• _Data for this exercise_
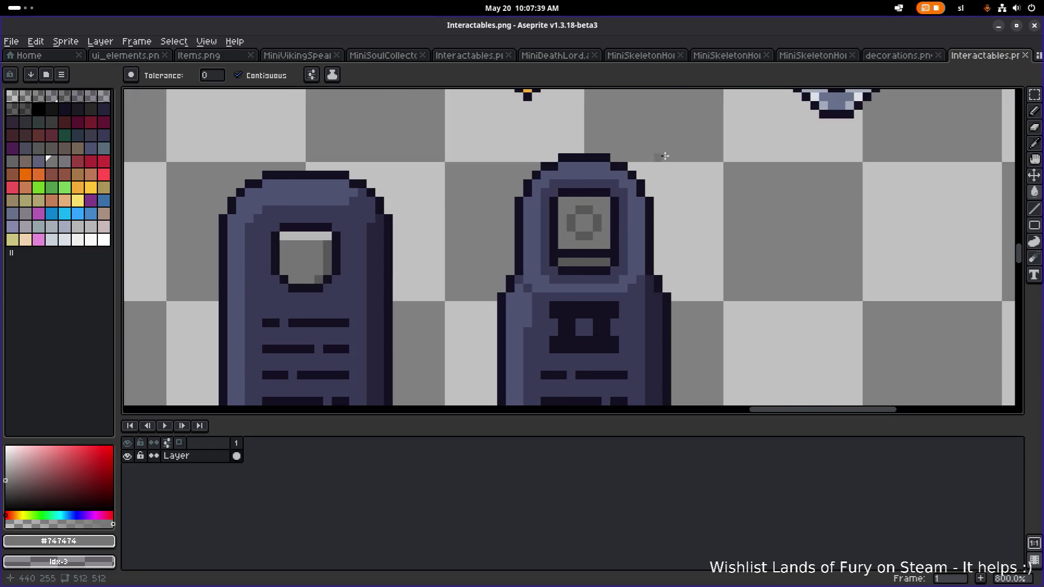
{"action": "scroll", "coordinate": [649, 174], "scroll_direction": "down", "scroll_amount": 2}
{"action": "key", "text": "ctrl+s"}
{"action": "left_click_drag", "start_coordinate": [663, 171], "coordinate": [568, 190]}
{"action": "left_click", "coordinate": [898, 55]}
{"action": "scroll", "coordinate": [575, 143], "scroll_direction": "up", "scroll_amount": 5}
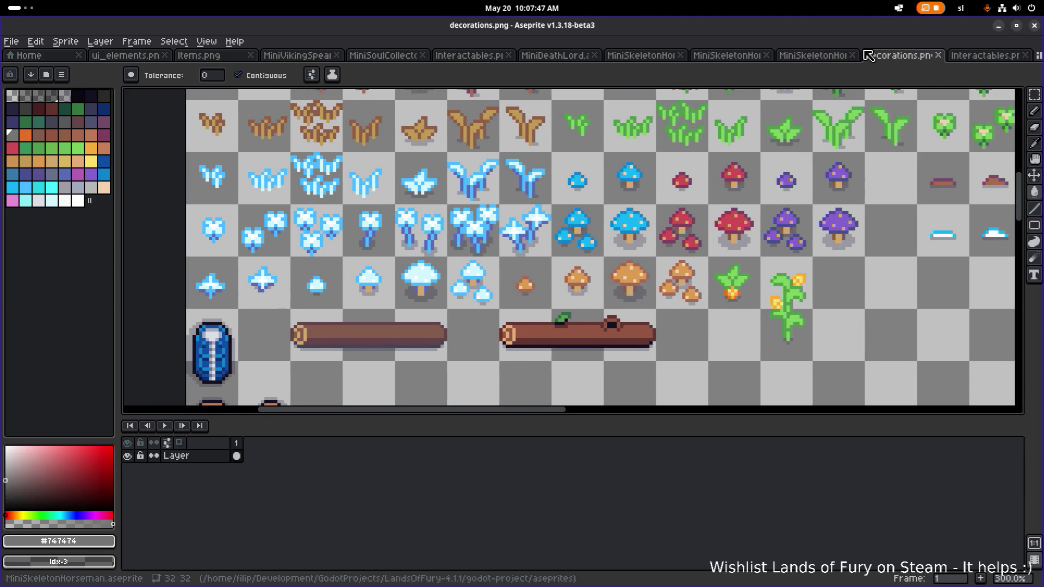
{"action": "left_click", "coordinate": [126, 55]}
...
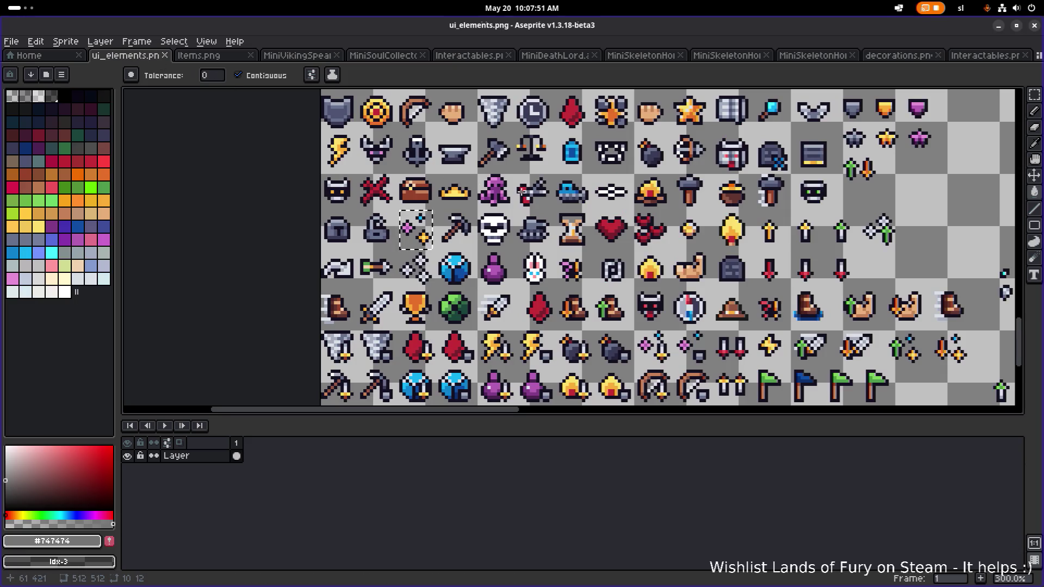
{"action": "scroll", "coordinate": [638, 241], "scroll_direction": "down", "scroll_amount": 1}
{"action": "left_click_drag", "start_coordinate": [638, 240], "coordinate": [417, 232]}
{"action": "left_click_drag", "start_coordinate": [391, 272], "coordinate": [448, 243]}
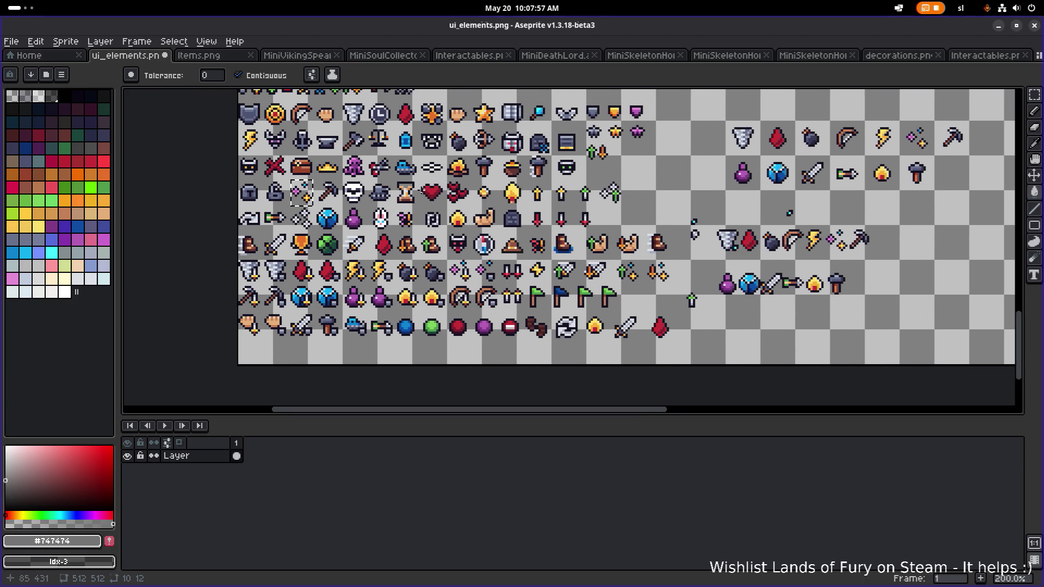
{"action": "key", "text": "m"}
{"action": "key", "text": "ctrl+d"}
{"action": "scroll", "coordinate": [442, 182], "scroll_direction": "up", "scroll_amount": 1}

• _What the task asks_
Search the entries above for the word "down", and copy every line where it occurs.

• _The answer_
{"action": "scroll", "coordinate": [649, 174], "scroll_direction": "down", "scroll_amount": 2}
{"action": "scroll", "coordinate": [638, 241], "scroll_direction": "down", "scroll_amount": 1}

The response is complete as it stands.